[ACTIVITY]
A line belongs in the answer if it contains "adenocarcinoma"; copy every such line from the entries below.

SOURCE MATERIAL below:

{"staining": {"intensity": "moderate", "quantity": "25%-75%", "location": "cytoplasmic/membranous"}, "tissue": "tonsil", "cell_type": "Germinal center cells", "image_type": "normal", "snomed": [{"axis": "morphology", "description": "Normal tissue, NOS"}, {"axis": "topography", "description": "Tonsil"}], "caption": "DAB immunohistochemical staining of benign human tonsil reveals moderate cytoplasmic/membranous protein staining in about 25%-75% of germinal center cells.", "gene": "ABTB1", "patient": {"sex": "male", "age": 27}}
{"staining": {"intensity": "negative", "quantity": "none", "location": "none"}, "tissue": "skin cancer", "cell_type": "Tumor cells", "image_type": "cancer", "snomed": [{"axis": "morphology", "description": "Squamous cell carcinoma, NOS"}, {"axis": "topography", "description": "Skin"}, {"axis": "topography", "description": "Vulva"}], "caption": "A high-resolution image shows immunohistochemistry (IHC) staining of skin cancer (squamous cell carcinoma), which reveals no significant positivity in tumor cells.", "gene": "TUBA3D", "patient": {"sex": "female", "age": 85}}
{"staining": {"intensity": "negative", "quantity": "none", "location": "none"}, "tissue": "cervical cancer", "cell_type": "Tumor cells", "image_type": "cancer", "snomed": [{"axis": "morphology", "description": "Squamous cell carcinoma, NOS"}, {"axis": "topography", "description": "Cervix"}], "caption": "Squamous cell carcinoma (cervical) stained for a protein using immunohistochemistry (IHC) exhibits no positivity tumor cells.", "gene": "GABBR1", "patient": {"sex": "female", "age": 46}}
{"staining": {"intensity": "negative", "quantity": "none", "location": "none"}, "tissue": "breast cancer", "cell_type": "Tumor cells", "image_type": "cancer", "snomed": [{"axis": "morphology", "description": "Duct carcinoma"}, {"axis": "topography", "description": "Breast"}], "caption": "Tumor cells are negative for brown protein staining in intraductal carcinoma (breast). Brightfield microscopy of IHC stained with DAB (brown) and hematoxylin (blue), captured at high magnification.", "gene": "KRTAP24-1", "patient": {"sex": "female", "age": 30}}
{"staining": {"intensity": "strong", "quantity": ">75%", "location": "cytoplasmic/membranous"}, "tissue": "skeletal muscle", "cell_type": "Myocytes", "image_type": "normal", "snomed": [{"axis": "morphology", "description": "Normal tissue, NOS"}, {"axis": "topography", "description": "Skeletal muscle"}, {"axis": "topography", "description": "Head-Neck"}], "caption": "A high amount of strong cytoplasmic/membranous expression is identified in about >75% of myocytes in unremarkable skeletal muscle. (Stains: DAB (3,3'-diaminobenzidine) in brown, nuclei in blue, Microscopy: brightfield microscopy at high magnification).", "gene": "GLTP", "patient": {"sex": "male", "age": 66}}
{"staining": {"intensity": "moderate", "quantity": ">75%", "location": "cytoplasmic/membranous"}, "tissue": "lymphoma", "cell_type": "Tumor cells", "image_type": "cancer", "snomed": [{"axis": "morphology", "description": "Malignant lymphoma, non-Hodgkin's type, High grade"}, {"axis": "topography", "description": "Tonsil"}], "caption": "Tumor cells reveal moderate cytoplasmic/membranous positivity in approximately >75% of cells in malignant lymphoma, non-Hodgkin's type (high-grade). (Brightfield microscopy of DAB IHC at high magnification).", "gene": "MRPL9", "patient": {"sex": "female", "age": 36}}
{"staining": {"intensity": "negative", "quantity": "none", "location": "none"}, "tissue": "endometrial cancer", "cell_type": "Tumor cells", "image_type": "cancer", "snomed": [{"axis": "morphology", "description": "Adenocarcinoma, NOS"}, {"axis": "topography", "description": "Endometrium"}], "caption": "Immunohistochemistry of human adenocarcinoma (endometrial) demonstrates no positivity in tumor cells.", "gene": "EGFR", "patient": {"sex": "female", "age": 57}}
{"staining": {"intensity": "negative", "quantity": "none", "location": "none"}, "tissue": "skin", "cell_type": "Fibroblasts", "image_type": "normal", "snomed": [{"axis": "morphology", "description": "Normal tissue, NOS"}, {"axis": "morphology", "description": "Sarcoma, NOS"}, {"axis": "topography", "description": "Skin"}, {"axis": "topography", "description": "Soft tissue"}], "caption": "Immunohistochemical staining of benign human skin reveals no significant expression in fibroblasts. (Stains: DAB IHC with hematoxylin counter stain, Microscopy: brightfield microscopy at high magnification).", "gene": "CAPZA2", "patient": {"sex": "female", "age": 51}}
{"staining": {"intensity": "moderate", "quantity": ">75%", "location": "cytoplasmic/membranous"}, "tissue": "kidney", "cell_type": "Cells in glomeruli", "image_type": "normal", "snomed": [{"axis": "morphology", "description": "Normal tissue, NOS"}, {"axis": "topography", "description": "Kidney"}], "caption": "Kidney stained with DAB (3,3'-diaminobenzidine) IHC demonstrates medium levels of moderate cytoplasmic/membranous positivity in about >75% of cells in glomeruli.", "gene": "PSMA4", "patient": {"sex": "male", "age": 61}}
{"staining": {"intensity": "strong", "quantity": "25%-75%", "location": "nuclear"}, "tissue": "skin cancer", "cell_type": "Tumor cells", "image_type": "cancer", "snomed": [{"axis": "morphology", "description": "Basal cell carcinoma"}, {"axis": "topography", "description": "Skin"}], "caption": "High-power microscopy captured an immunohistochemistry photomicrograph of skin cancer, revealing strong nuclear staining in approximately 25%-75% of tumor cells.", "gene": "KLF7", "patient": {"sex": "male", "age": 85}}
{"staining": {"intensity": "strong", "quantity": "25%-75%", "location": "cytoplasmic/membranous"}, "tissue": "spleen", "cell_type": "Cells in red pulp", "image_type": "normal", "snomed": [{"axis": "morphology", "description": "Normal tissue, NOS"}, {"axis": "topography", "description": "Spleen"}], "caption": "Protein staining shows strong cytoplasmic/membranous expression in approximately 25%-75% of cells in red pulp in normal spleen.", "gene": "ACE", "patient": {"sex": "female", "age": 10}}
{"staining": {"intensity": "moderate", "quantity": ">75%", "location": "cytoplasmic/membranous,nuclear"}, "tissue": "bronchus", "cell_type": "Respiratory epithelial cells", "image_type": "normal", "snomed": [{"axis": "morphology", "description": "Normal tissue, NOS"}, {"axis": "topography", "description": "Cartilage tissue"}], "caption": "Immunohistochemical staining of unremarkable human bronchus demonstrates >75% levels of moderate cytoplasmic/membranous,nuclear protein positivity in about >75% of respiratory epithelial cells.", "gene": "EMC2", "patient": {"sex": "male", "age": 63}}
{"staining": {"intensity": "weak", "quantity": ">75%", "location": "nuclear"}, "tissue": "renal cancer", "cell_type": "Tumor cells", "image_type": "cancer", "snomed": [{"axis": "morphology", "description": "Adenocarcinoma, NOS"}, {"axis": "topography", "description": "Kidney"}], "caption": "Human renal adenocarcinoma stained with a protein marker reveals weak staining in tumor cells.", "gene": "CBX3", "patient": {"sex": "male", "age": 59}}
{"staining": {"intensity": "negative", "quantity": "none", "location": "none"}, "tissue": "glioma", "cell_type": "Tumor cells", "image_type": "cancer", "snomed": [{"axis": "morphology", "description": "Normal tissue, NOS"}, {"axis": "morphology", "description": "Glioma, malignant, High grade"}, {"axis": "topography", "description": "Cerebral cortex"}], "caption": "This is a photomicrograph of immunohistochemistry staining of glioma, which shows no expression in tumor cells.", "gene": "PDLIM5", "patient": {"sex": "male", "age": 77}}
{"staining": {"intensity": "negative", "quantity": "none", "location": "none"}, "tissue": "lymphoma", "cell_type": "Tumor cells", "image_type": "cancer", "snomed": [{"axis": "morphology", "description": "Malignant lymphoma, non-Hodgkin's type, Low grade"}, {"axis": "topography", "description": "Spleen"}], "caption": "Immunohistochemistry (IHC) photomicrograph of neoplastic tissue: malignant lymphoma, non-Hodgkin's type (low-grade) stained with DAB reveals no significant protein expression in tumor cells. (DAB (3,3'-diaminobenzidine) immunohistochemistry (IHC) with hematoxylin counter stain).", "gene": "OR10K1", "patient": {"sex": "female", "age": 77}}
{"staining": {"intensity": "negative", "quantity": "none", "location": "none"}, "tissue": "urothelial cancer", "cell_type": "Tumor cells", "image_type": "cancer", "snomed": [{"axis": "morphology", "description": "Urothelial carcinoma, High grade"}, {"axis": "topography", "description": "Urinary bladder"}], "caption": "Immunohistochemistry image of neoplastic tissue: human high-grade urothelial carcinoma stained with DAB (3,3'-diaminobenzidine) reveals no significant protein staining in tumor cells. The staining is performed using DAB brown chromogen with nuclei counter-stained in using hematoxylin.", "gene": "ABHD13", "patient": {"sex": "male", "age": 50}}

End of SOURCE MATERIAL.

[REPLY]
{"staining": {"intensity": "negative", "quantity": "none", "location": "none"}, "tissue": "endometrial cancer", "cell_type": "Tumor cells", "image_type": "cancer", "snomed": [{"axis": "morphology", "description": "Adenocarcinoma, NOS"}, {"axis": "topography", "description": "Endometrium"}], "caption": "Immunohistochemistry of human adenocarcinoma (endometrial) demonstrates no positivity in tumor cells.", "gene": "EGFR", "patient": {"sex": "female", "age": 57}}
{"staining": {"intensity": "weak", "quantity": ">75%", "location": "nuclear"}, "tissue": "renal cancer", "cell_type": "Tumor cells", "image_type": "cancer", "snomed": [{"axis": "morphology", "description": "Adenocarcinoma, NOS"}, {"axis": "topography", "description": "Kidney"}], "caption": "Human renal adenocarcinoma stained with a protein marker reveals weak staining in tumor cells.", "gene": "CBX3", "patient": {"sex": "male", "age": 59}}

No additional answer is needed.